Pro-democracy politicians file legal challenge against Hong Kong government

5 October 2019, 18:21

The government brought in a ban on face masks at protests on Friday
The government brought in a ban on face masks at protests on Friday. Picture: PA

By Maddie Goodfellow

A group of 24 legislators have filed an appeal bid to block the government's anti-mask law.

Pro-democracy politicians in Hong Kong have filed a legal challenge against the government's use of a "colonial-era" emergency law that criminalises the wearing of face masks at protests.

The government has defended their decision, saying the masks make it tough for police to identify radical protesters.

Two activists failed to obtain a court injunction on Friday against the ban on face coverings.

The mask ban that came into effect at midnight on Friday triggered an overnight rash of widespread violence and destruction in the city, including the starting of fires and attacks on an off-duty police officer who fired a live shot in self-defence that injured a 14-year-old protester.

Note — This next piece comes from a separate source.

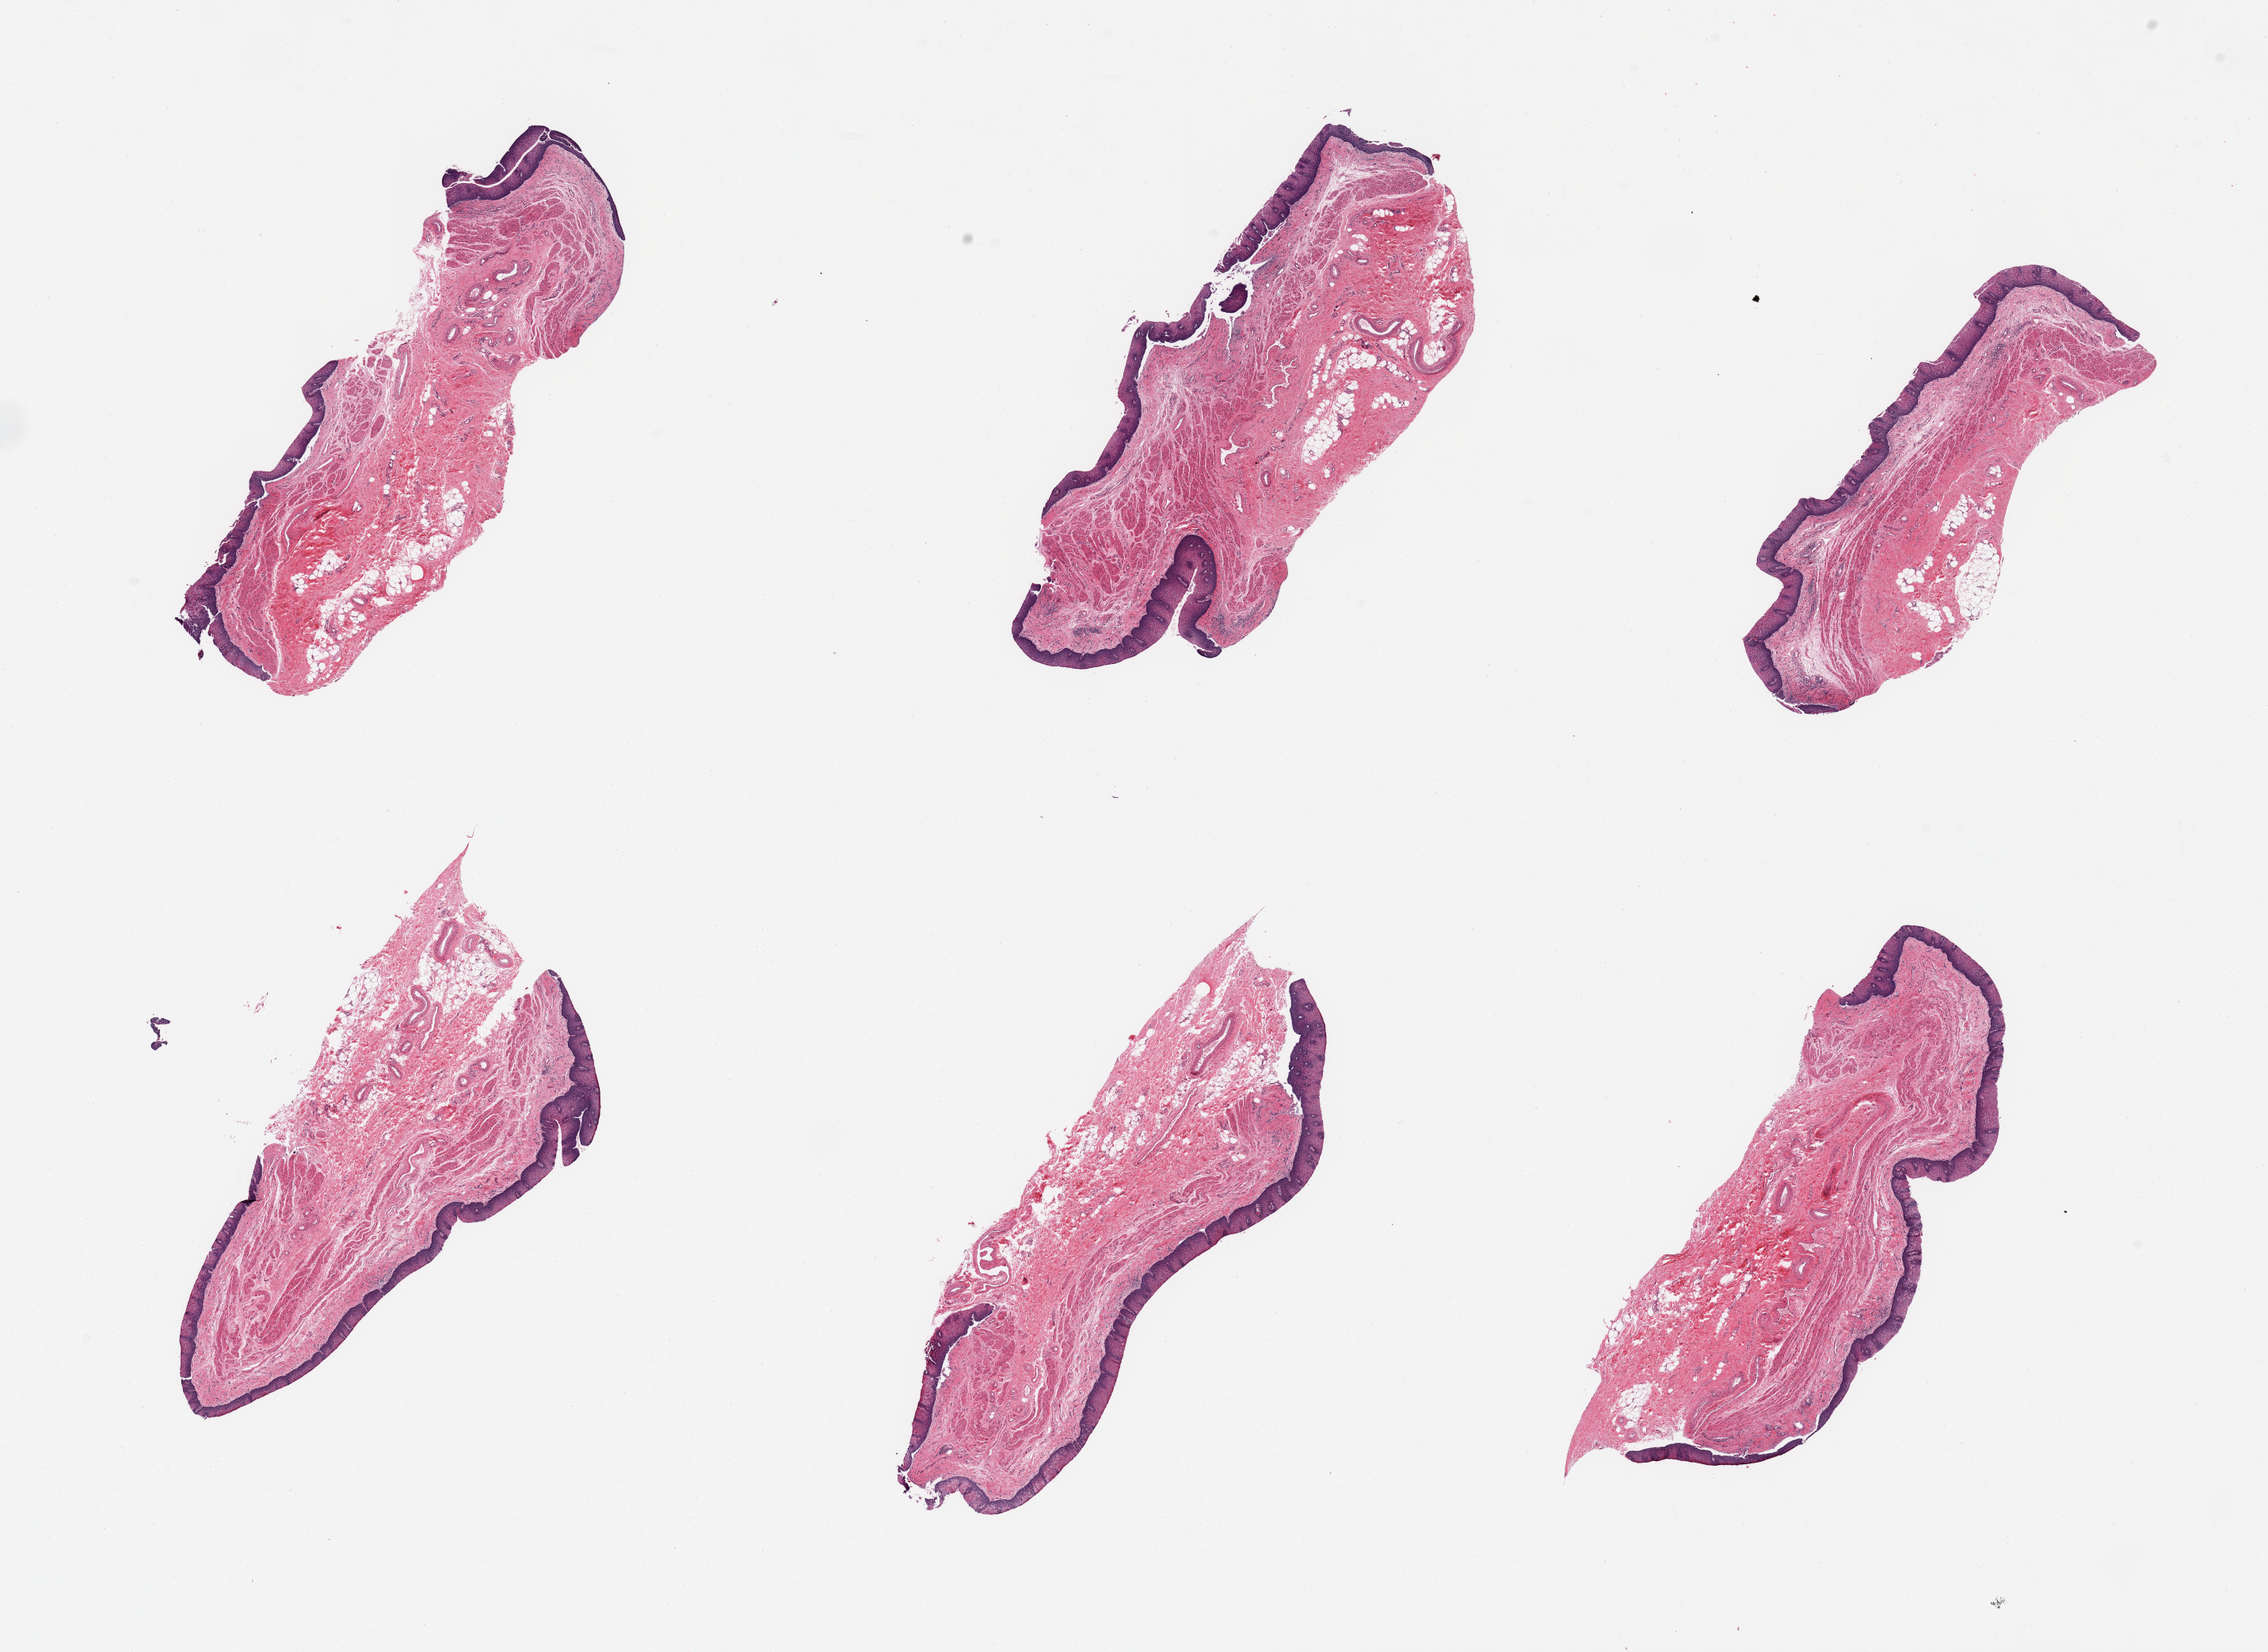
Digitized H&E-stained section, whole scanned area (about 22.6 x 16.5 mm, acquisition: 20x scan) shown as a low-resolution overview, PAXgene-fixed paraffin-embedded (PFPE) section, target tissue: esophageal mucous membrane, donor tissue sample. Donor: male.
Reviewer comment on this tissue sample: 6 pieces; up to 50% fibrovascular and fatty content in submucosal portion.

Protests have been ongoing since the ban was brought in on Friday
Protests have been ongoing since the ban was brought in on Friday. Picture: PA

In this second bid, Dennis Kwok said a group of 24 legislators filed a legal appeal to block the anti-mask law on wider constitutional grounds.

He said the city's leader Carrie Lam acted in bad faith by bypassing the Legislative Council, Hong Kong's parliament, in invoking the emergency law.

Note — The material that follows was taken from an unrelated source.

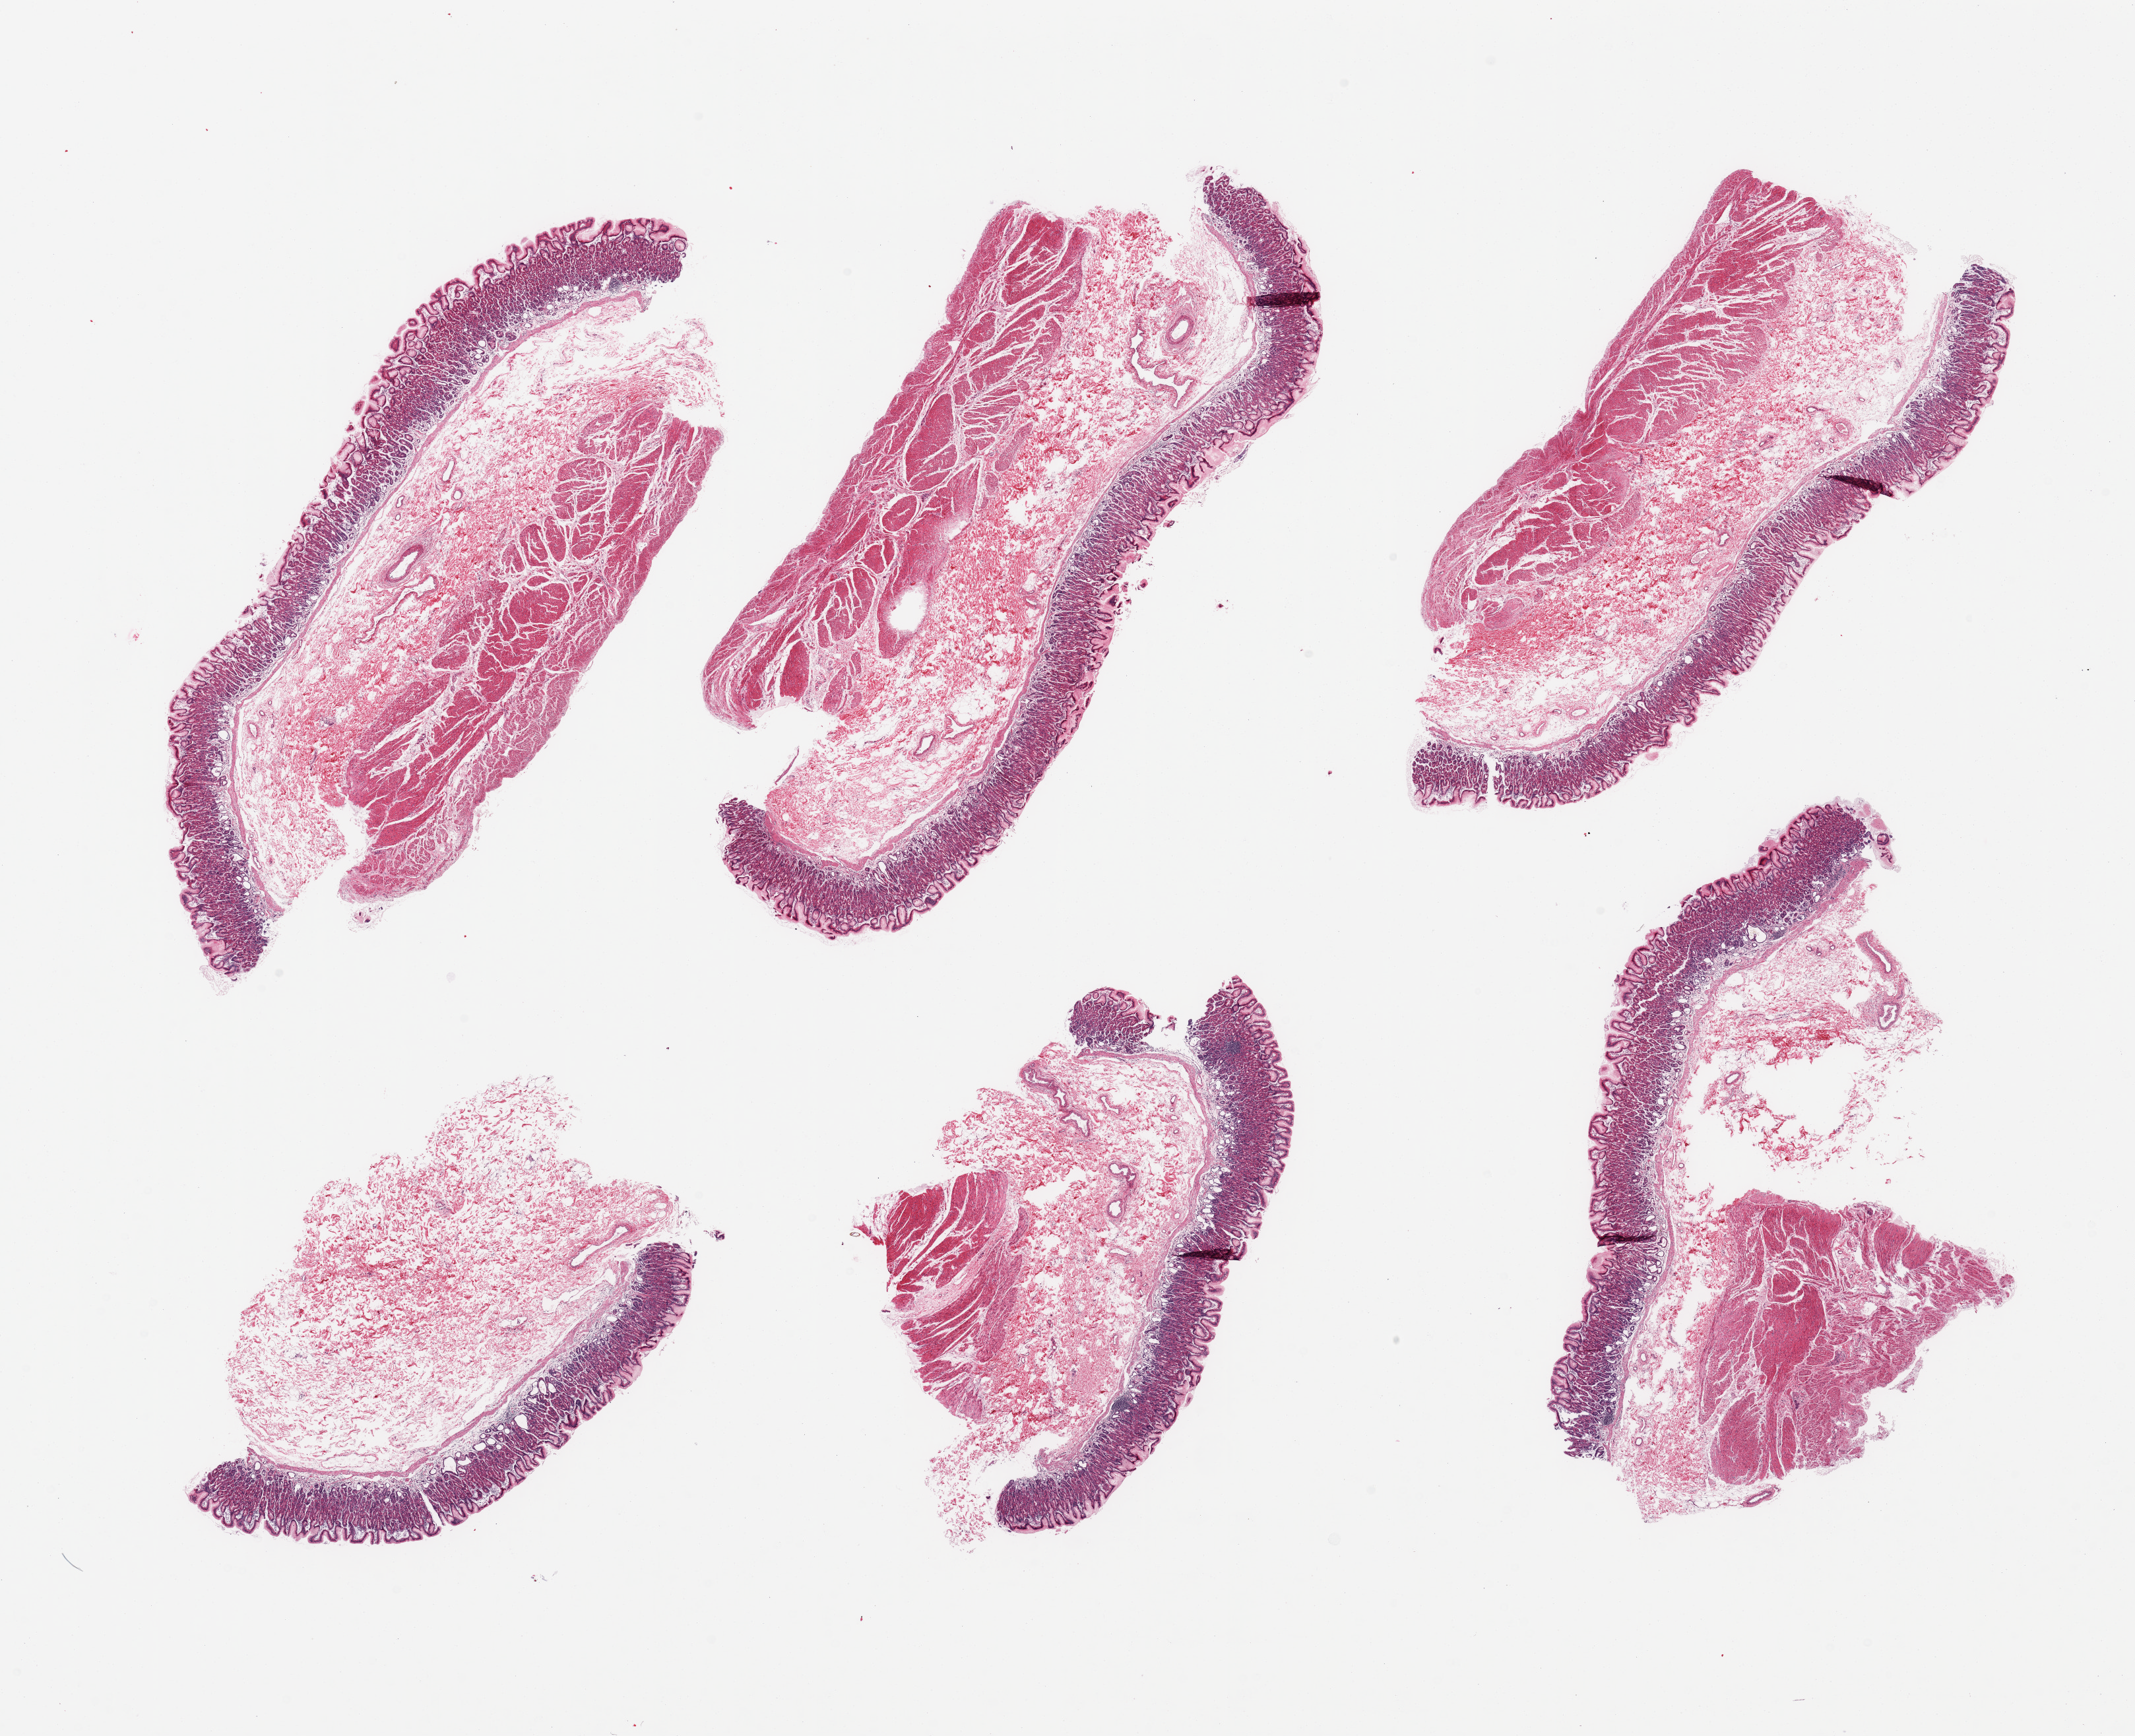
Whole-slide image, hematoxylin and eosin (H&E) stain, a low-resolution overview of the entire scanned area, about 25.6 x 20.8 mm (acquisition: 20x scan). PAXgene-fixed, paraffin-embedded tissue. Target tissue: stomach. Tissue donor sample. Male donor.
- pathologist's review note for this sample: 6 pieces; 5 are full thickness, 1 is mucosa/submucosa, basal glandular dilatation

He said: "This is a Henry the 8th situation. This is basically I say what is law... and I say when that ceases to be law. That's not how our constitution works.

"We say that she doesn't have such powers, that she cannot avoid the Legislative Council."

Ms Lam has said she will seek the council's backing for the law when its session resumes on October 16, and she has not ruled out further measures if the violence continues.

Mr Kwok said the group also asked the court to rule the emergency law, enacted by British colonial rulers in 1922 to quell a seamen's strike and last used in 1967 to crush riots, was incompatible with rights and freedoms under Hong Kong's constitution that was put in place after it returned to Chinese rule in 1997.

Fellow politician Claudia Mo called the Emergency Ordinance a "weapon of mass destruction" that could pave the way for more draconian regulations.

The court will hear the case on Sunday morning.

Carrie Lam said Hong Kong is "semi-paralysed" by the violence
Carrie Lam said Hong Kong is "semi-paralysed" by the violence. Picture: PA

In a televised address broadcast as protesters again marched in masks on Saturday, a solemn Ms Lam described Hong Kong as "semi-paralysed" and reiterated the mask ban is needed to stop the violence.

She added: "The government needs to take drastic measures to say no to violence, restore peace in society, protect citizens' right to continue their daily lives and freedom, not allowing a small group of rioters to destroy it."